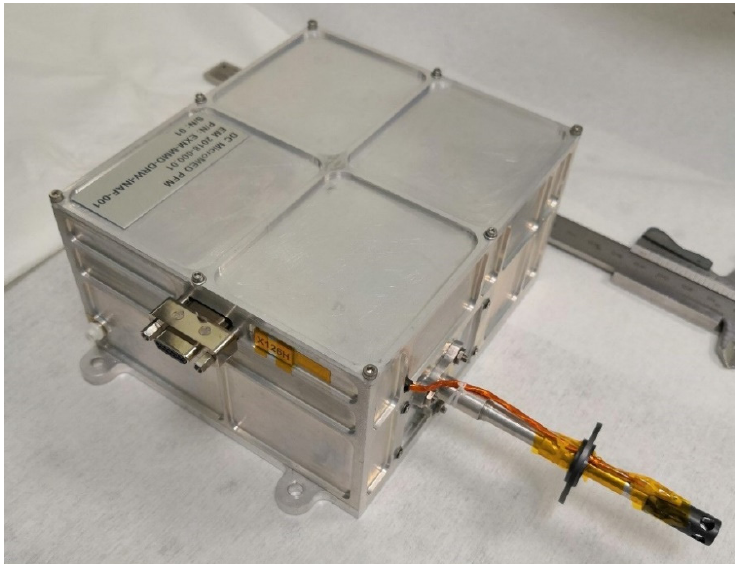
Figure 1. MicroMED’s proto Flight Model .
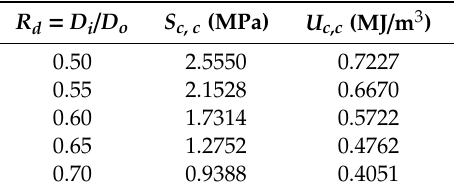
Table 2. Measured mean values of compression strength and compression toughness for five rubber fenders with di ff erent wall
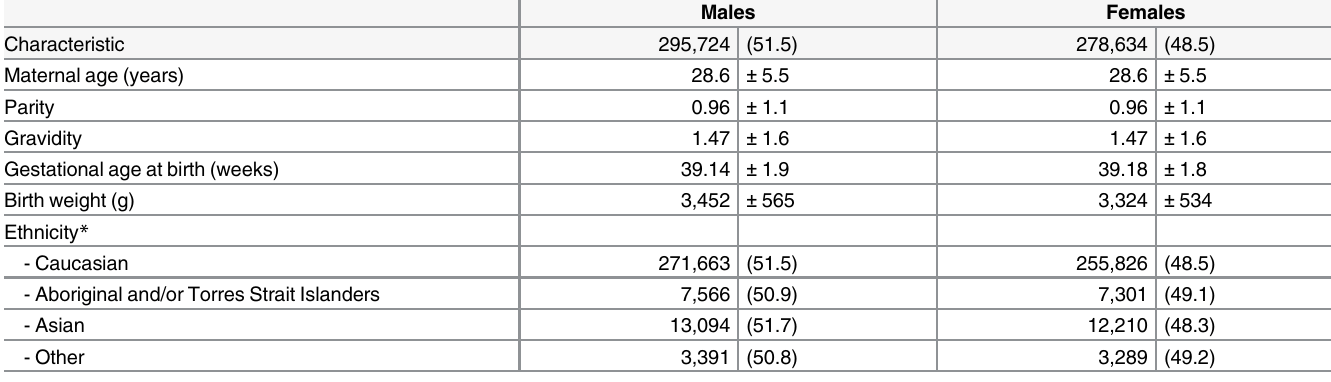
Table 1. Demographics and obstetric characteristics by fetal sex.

---

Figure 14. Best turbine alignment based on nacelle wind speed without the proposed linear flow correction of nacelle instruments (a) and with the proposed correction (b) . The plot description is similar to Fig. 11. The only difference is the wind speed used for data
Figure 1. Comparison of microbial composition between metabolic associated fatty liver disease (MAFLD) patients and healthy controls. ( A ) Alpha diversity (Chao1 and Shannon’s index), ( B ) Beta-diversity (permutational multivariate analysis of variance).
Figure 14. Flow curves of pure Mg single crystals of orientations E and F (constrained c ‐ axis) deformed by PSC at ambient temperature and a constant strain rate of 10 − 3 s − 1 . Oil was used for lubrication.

(Work task): From the records above, quote word for word only the lines beginning at the line that has "Table 2. Measured" and stopping after the line that has "Table 1. Demographics". Omit the pictures.

(Finished exercise):
Table 2. Measured mean values of compression strength and compression toughness for five rubber fenders with di ff erent wall
Table 1. Demographics and obstetric characteristics by fetal sex.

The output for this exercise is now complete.